Exercise prompt ▸
Count every line below in which "HISTORIAS" occurs, then give only the count.
━━━━━ Provided records
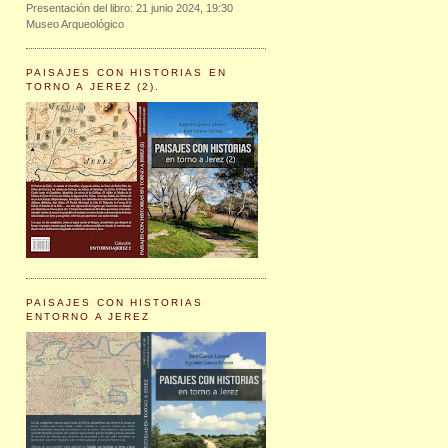
Presentación del libro: 21 junio 2024, 19:30
Museo Arqueológico
PAISAJES CON HISTORIAS EN
TORNO A JEREZ (2).
PAISAJES CON HISTORIAS
ENTORNO A JEREZ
━━━━━━━━━━
Solution to the problem ▸
2